Always use utf8mb4. MySQL’s utf8 (without the mb4) is a 3-byte encoding that cannot store 4-byte Unicode characters — which includes emoji, many Chinese characters, and various symbols. utf8mb4 is the complete UTF-8 encoding.
-- Verify your database is using utf8mb4
SHOW CREATE DATABASE myapp;
-- Should show: DEFAULT CHARACTER SET utf8mb4
If you’re on a legacy database using utf8, migrating to utf8mb4 requires converting the database, tables, and columns.

Character set quick-reference

Character setUse whenAvoid whenMigration cost if wrong
utf8mb4Any new schema — handles all Unicode including emoji and modern CJKNever avoid on new workN/A — it’s the right default
utf8 (legacy 3-byte)Never — only reason to keep it is if you can’t schedule a migration windowStoring emoji, supplementary CJK characters, or any 4-byte UnicodeMedium — ALTER TABLE … CONVERT TO CHARACTER SET utf8mb4; rebuilds every affected table
latin1Single-byte Western European text in a legacy schema; slightly smaller storage than utf8mb4 for ASCII-only dataAny user-generated content, multilingual data, or anything touching the webHigh — binary-safe conversion isn’t automatic; data outside latin1 range corrupts silently
binary / BLOBRaw bytes — file contents, cryptographic hashes, packed binary formatsText you’ll search, sort, or displayLow — BINARY columns don’t have charset semantics; converting to a text charset requires application-level decoding
The cost column is about the work required to fix a wrong choice later, not the performance cost of the charset itself. latin1 is the trap: it accepts any byte value without error, so bad data gets in quietly and surfaces only when you try to display or convert it.

Collations

The collation determines sort order and comparison behavior.
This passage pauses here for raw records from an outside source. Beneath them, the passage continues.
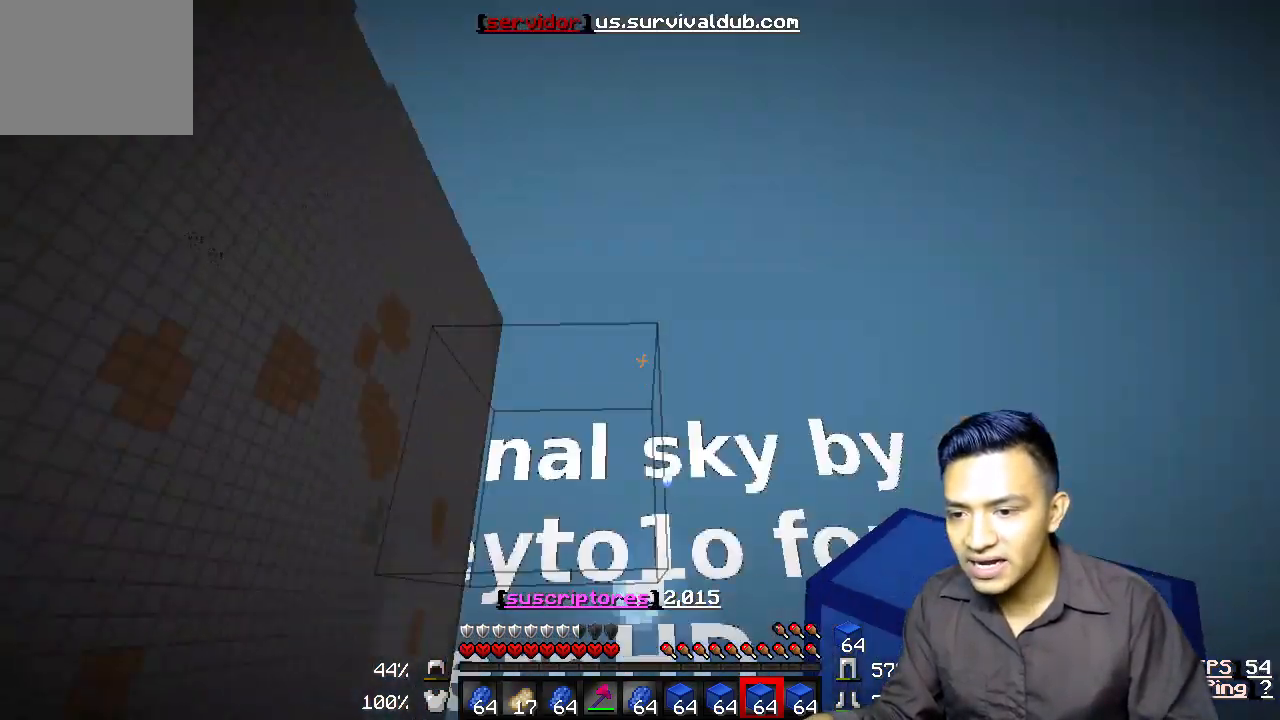
{"keys": ["w"], "events": []}
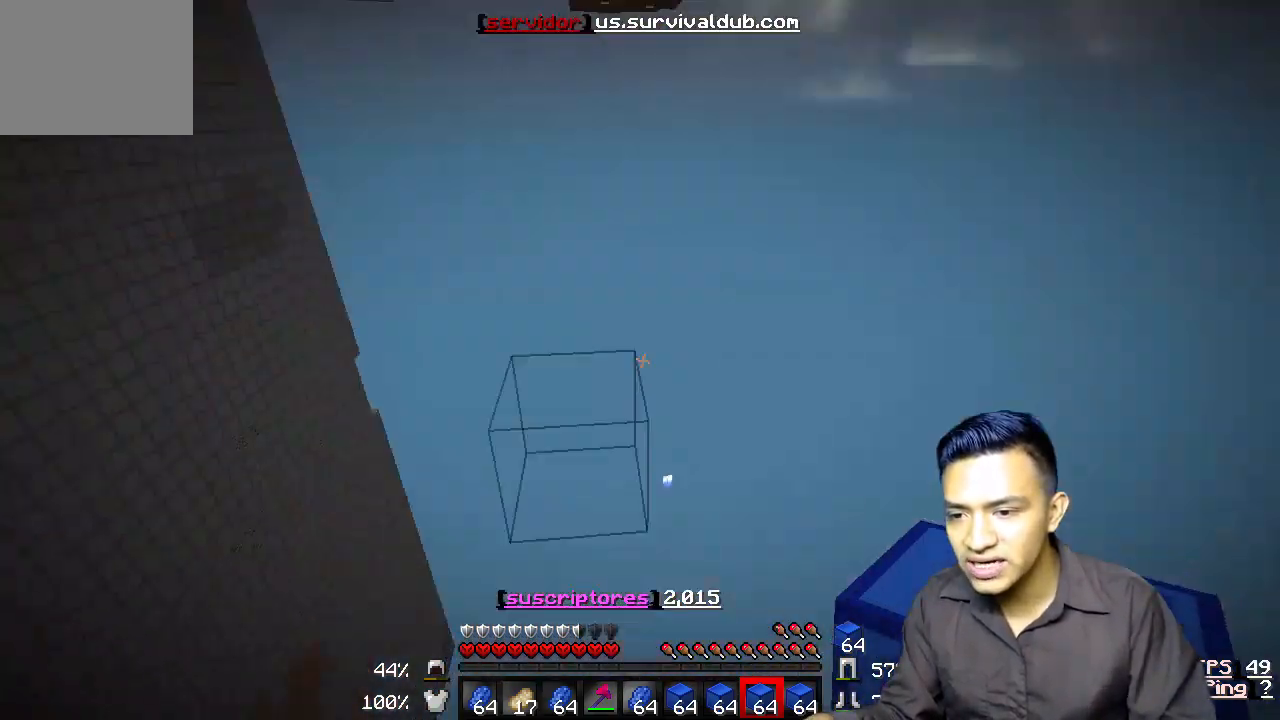
{"keys": ["w"], "events": []}
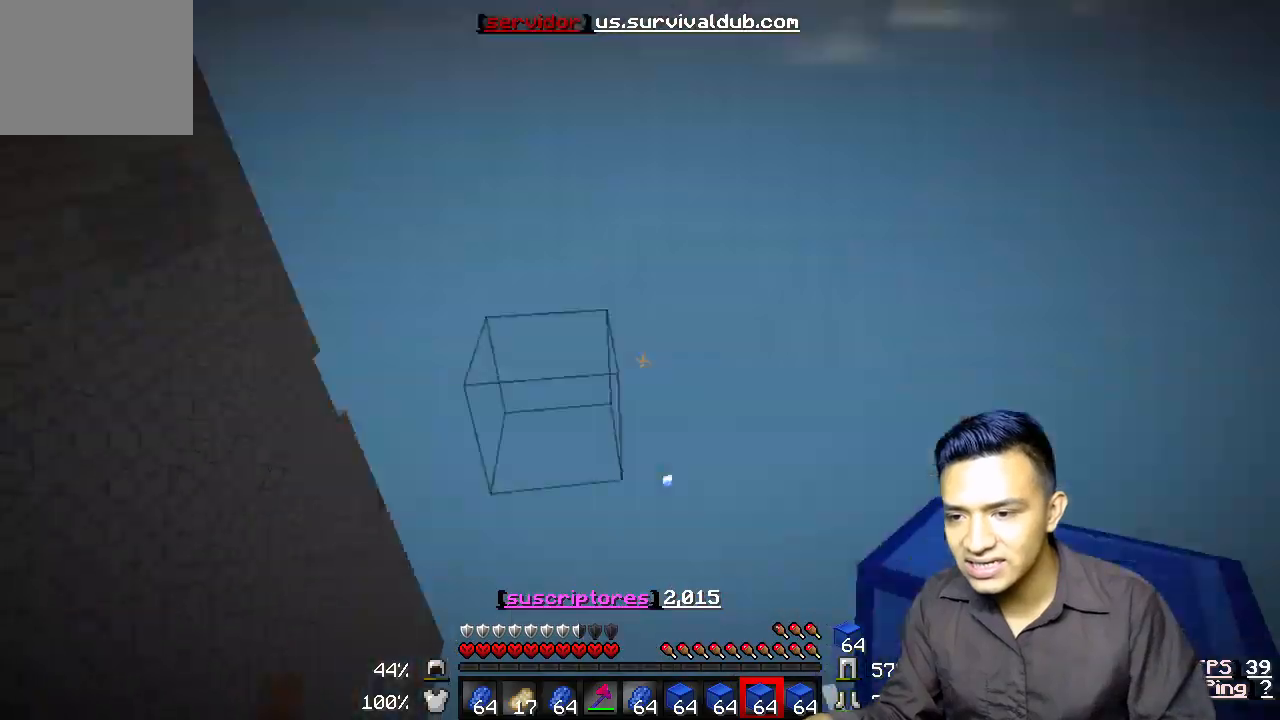
{"keys": ["w"], "events": []}
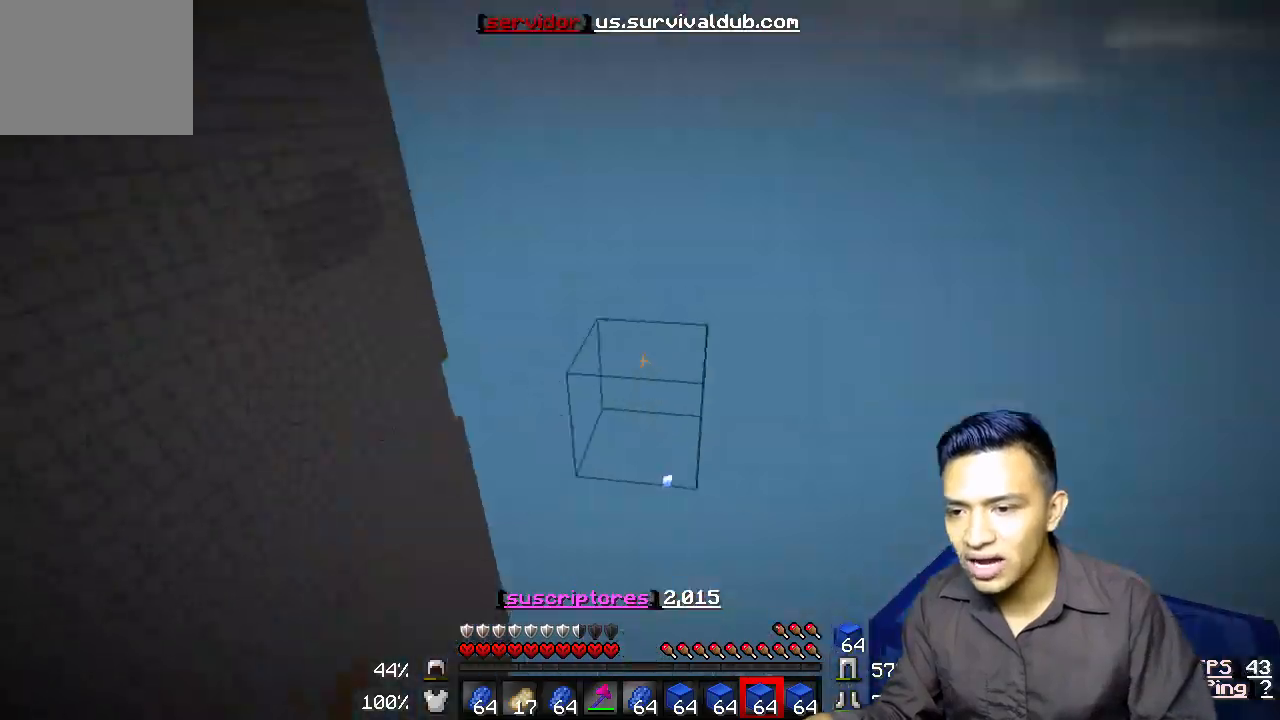
{"keys": ["w"], "events": []}
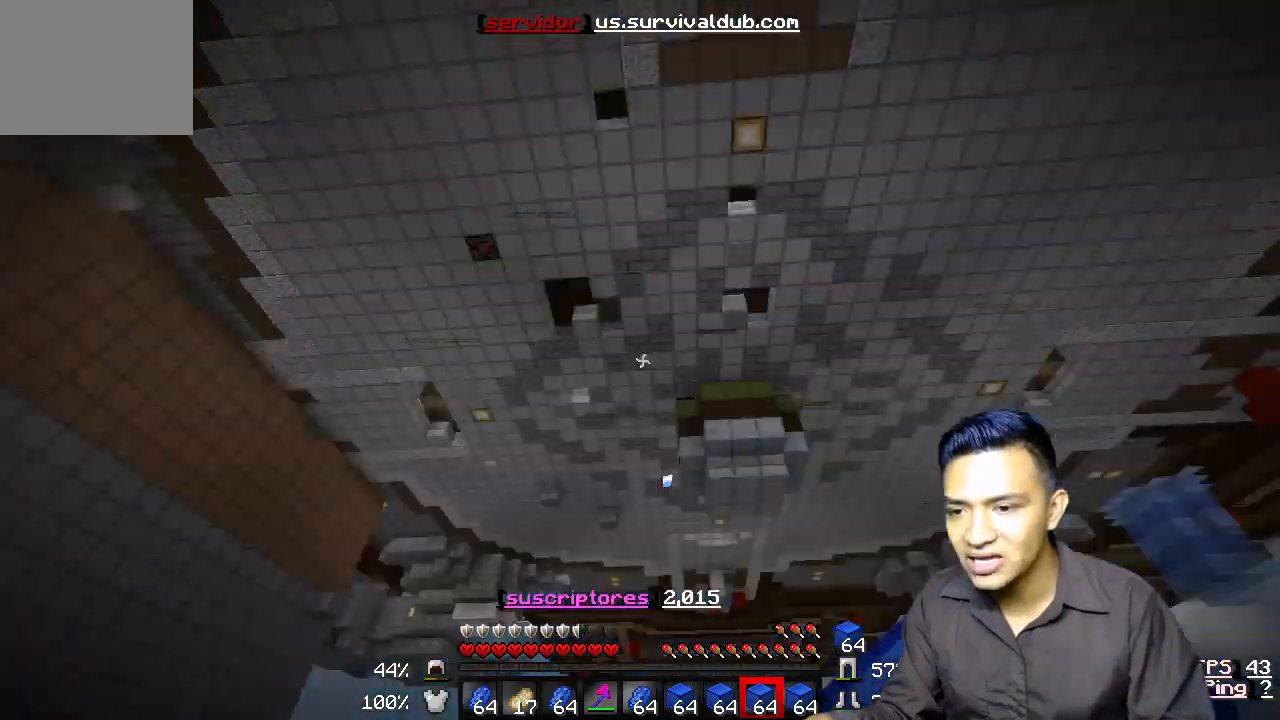
{"keys": ["w"], "events": []}
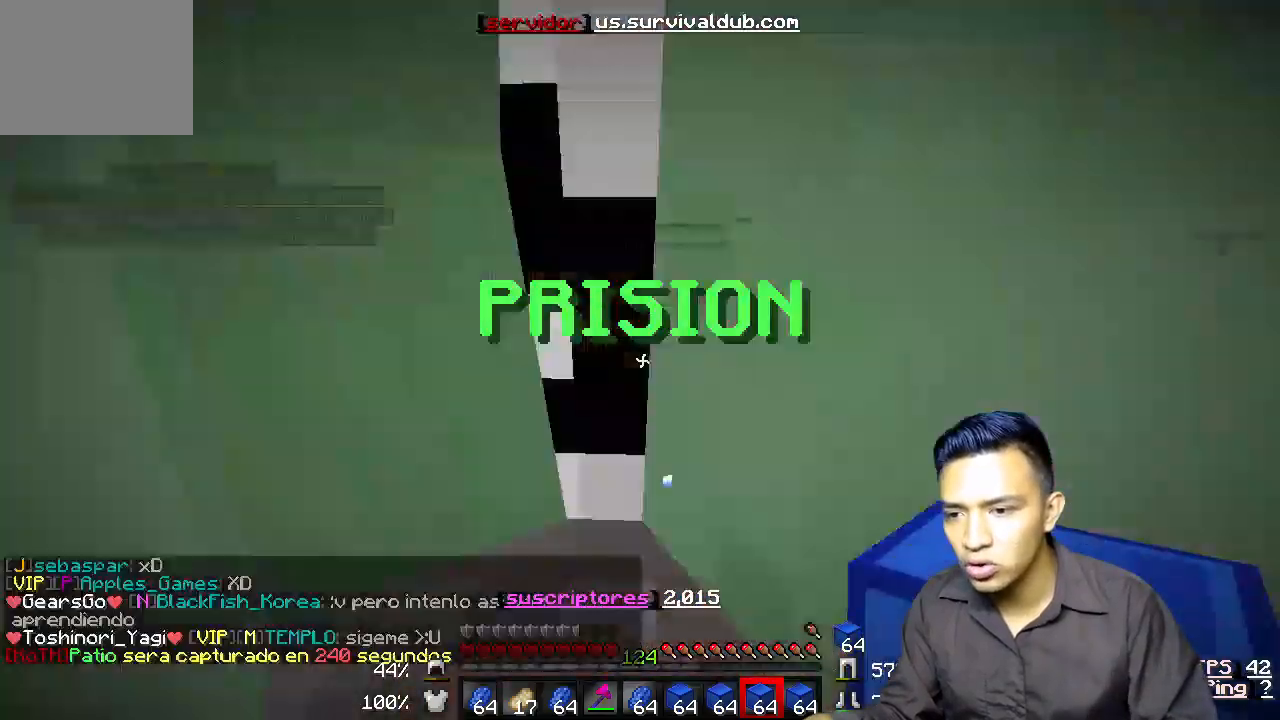
{"keys": ["w"], "events": []}
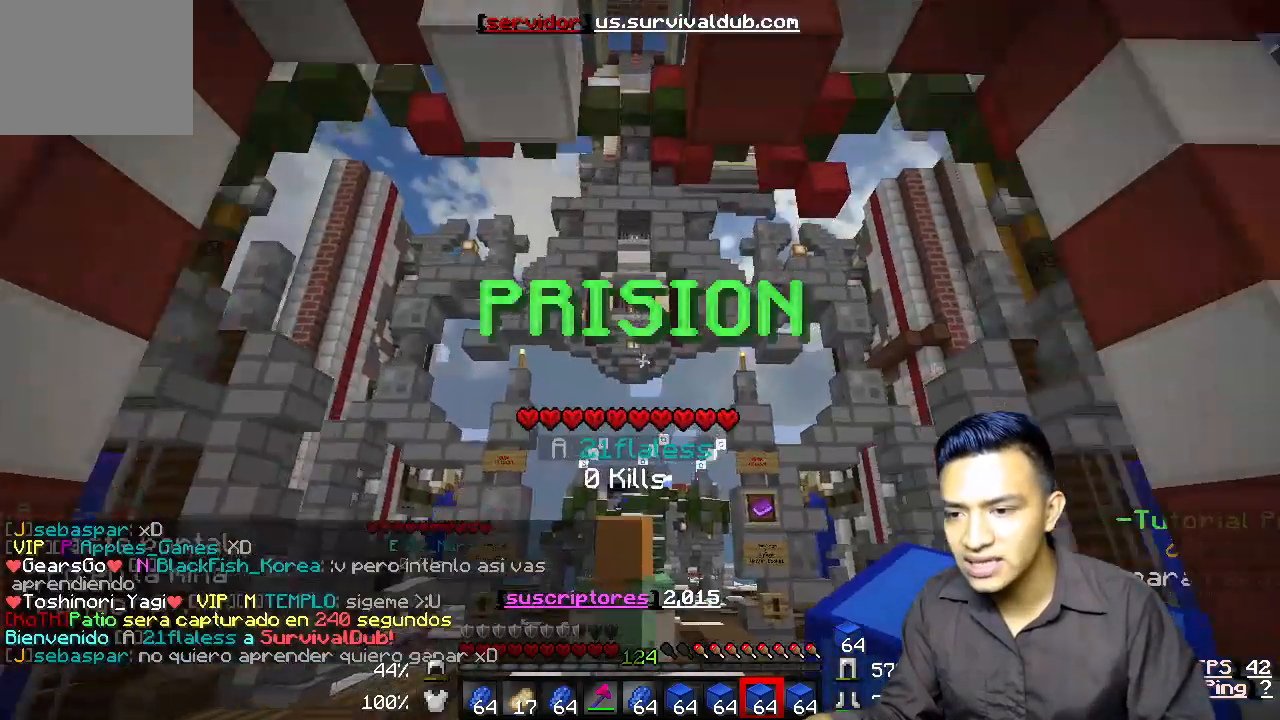
{"keys": ["w"], "events": []}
Common choices:
CollationSort behaviorCase sensitiveAccent sensitive
utf8mb4_general_ciApproximate Unicode orderNoNo
utf8mb4_unicode_ciFull Unicode algorithmNoNo
utf8mb4_0900_ai_ciUnicode 9.0, most accurateNoNo
utf8mb4_binBinary (byte-by-byte)YesYes
utf8mb4_0900_as_csUnicode 9.0YesYes
utf8mb4_0900_ai_ci is the MySQL 8.0 default and the best general-purpose choice. It handles Unicode correctly, is case-insensitive (ci), and accent-insensitive (ai). Use utf8mb4_bin only when you need exact byte matching. ci = case-insensitive, cs = case-sensitive, ai = accent-insensitive, as = accent-sensitive.

Setting Character Sets

At database creation:
CREATE DATABASE myapp
    CHARACTER SET utf8mb4
    COLLATION utf8mb4_0900_ai_ci;
At table creation:
CREATE TABLE users (
    id   INT AUTO_INCREMENT PRIMARY KEY,
    name VARCHAR(100)
) CHARACTER SET utf8mb4 COLLATION utf8mb4_0900_ai_ci;
At column level (overrides table default):
CREATE TABLE products (
    id          INT AUTO_INCREMENT PRIMARY KEY,
    name        VARCHAR(100),
    description TEXT CHARACTER SET utf8mb4 COLLATION utf8mb4_bin
);
Column-level character sets are useful when one column needs case-sensitive matching while the rest of the table uses case-insensitive. Change a column’s character set:
ALTER TABLE users
MODIFY name VARCHAR(100) CHARACTER SET utf8mb4 COLLATION utf8mb4_0900_ai_ci;
Convert an entire table:
ALTER TABLE users CONVERT TO CHARACTER SET utf8mb4 COLLATION utf8mb4_0900_ai_ci;
CONVERT TO changes every column in one statement. It rebuilds the table, so it takes time proportional to table size.

Checking Character Sets

-- Database level
SHOW CREATE DATABASE myapp;

-- Table and column level
SHOW CREATE TABLE users;

-- Connection level
SHOW VARIABLES LIKE 'character_set%';
SHOW VARIABLES LIKE 'collation%';
Columns in the output of SHOW CREATE TABLE that don’t show a charset are inheriting from the table default.

Connection Character Set

The connection character set controls the encoding MySQL expects from the client and uses for string literals. Always set it explicitly:
SET NAMES utf8mb4;
-- equivalent to:
SET character_set_client = utf8mb4;
SET character_set_results = utf8mb4;
SET character_set_connection = utf8mb4;
Most drivers do this automatically when you set the charset in the connection string. In MySQL 8.0, connections default to utf8mb4, so this is less often needed than it was on MySQL 5.7.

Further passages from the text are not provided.